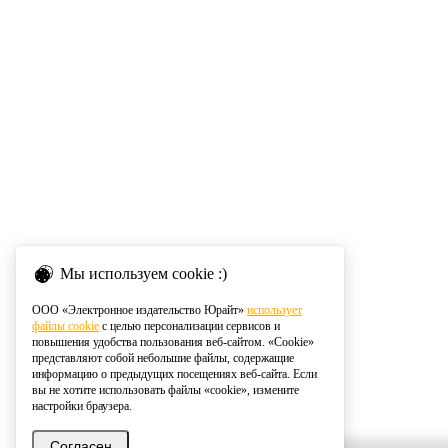
Мы используем cookie :)
ООО «Электронное издательство Юрайт»
использует
файлы cookie
с целью персонализации сервисов и
повышения удобства пользования веб-сайтом. «Cookie»
представляют собой небольшие файлы, содержащие
информацию о предыдущих посещениях веб-сайта. Если
вы не хотите использовать файлы «cookie», измените
настройки браузера.
Согласен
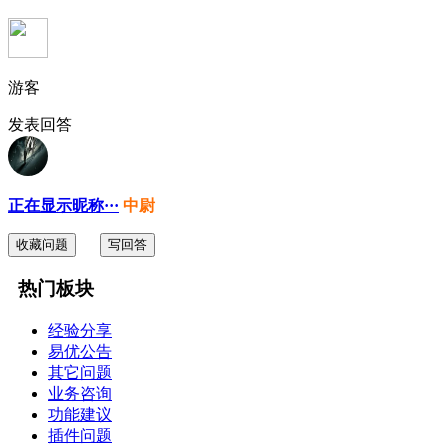
游客
发表回答
正在显示昵称···
中尉
收藏问题
写回答
热门板块
经验分享
易优公告
其它问题
业务咨询
功能建议
插件问题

-=-=-=-=-

• [Problem to work on]:
An unaltered copy of the material, without images, should be set down.

• [Response for this exercise]:
Мы используем cookie :)
ООО «Электронное издательство Юрайт»
использует
файлы cookie
с целью персонализации сервисов и
повышения удобства пользования веб-сайтом. «Cookie»
представляют собой небольшие файлы, содержащие
информацию о предыдущих посещениях веб-сайта. Если
вы не хотите использовать файлы «cookie», измените
настройки браузера.
Согласен
游客
发表回答
正在显示昵称···
中尉
收藏问题
写回答
热门板块
经验分享
易优公告
其它问题
业务咨询
功能建议
插件问题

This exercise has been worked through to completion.